As of June 21, there were fewer than half that number of homes and townhomes available in Rapid City and its surrounding bedroom communities, which includes Box Elder to the east, Piedmont, Elk Creek and Nemo Road to the west and Hermosa to the south.
“In all of that big area, a 20-mile circle, there’s only 345 homes or townhomes you can buy,” Grosz said.
The market has been especially hot for homes in the $250,000 price range, with those listings being sold in some cases in a matter of hours.
“$230,000 is the average. Anything under that is not on the market very long at all,” said realtor Jennifer Brue of Keller Williams Black Hills Realty. “For a lot of sellers, if you’re in the right price range at the right time, it goes within the first week of being on the market.”
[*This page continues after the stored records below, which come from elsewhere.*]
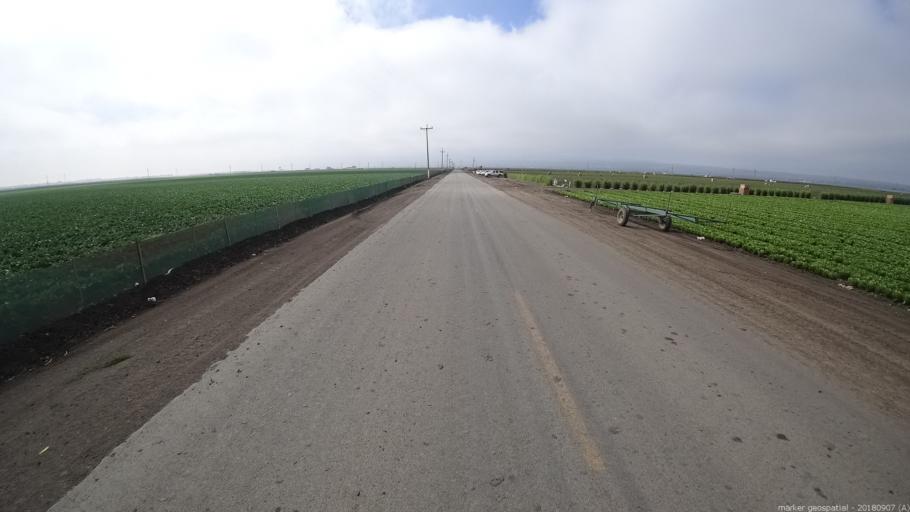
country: US
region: California
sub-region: Monterey County
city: Boronda
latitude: 36.6890
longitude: -121.7078
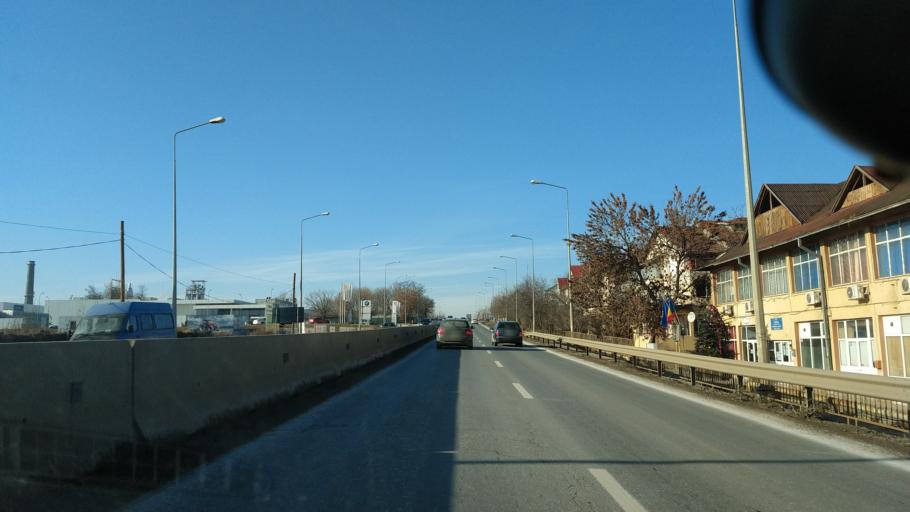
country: RO
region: Iasi
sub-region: Comuna Valea Lupului
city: Valea Lupului
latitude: 47.1756
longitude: 27.4970
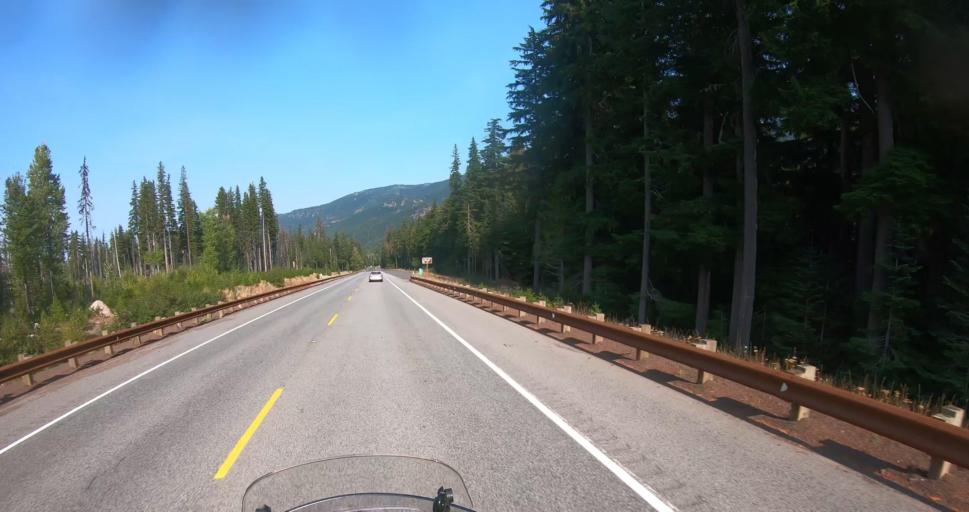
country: US
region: Oregon
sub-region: Hood River County
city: Odell
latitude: 45.3268
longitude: -121.5898
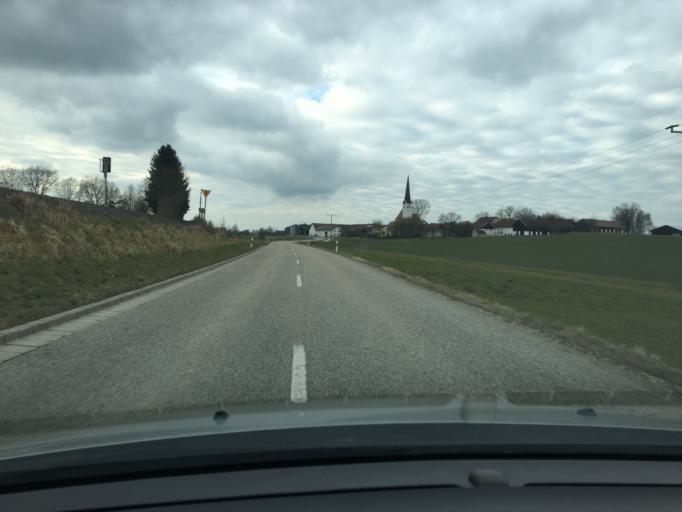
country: DE
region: Bavaria
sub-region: Lower Bavaria
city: Eging
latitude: 48.4905
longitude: 12.2156
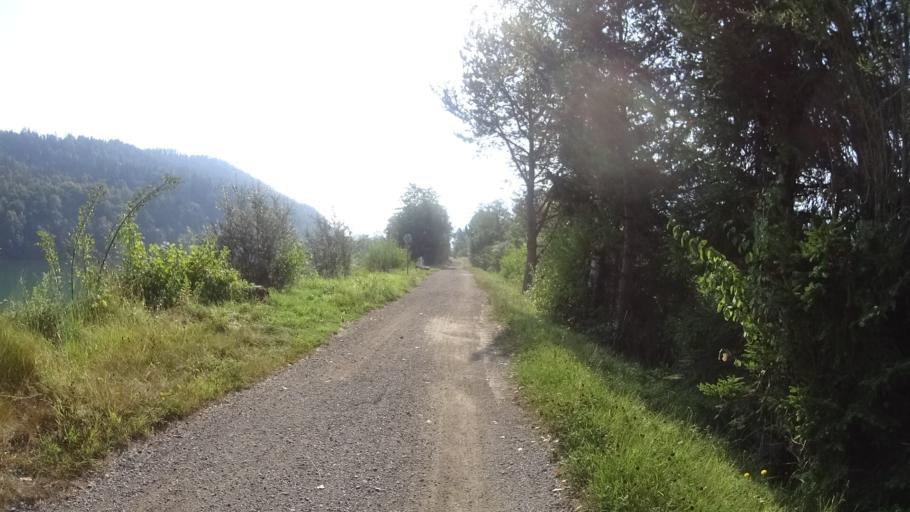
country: AT
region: Carinthia
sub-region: Politischer Bezirk Klagenfurt Land
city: Maria Rain
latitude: 46.5463
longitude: 14.2946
Grosz said homes are being purchased sight unseen. Realtors do a walk-through with live social media videos with their clients.
“They’ll be writing offers basically sight unseen. They haven’t been on site,” he said.
Brue said the home on Sunny Hill Circle, viewed by the Hollenbecks last week, has been on the market since mid-May, initially priced at $398,000 and drawing strong interest at first.
A recent $10,000 reduction in the asking price combined with potential buyers needing to widen their range should increase the showings again, she said.
With the shortage of available properties, market pressure can only expand to higher and higher price ranges, Grosz said.
“The numbers just keep moving up,” he said.
The shortage of homes on the market also comes as the economy continues to stabilize from the deep recession a decade ago, with more people staying in their homes, said Pam Heiberger, president of the Black Hills Association of Realtors.
“This isn’t a concentrated thing in just our Rapid City area. It’s throughout the country as far as a housing shortage goes,” she said. “We’re not the only ones getting hit.”
The economic outlook for Rapid City continues to look bright, with ongoing growth and the expected expansion at
“We’re good here in the Rapid City area for the next five, if not probably up to 10 years, from what’s going to happen,” Grosz said.
For the Hollenbecks, just finding a place to live for their growing family is the priority.
“The search continues,” Kayla said. “That’s what we keep saying.”
Heiberger said now is the time for anyone considering selling a home, as many families look to move now to be settled before school starts in the fall.
“It’s a good time to be a seller,” she said. “If buyers can be patient, the right home will come along.”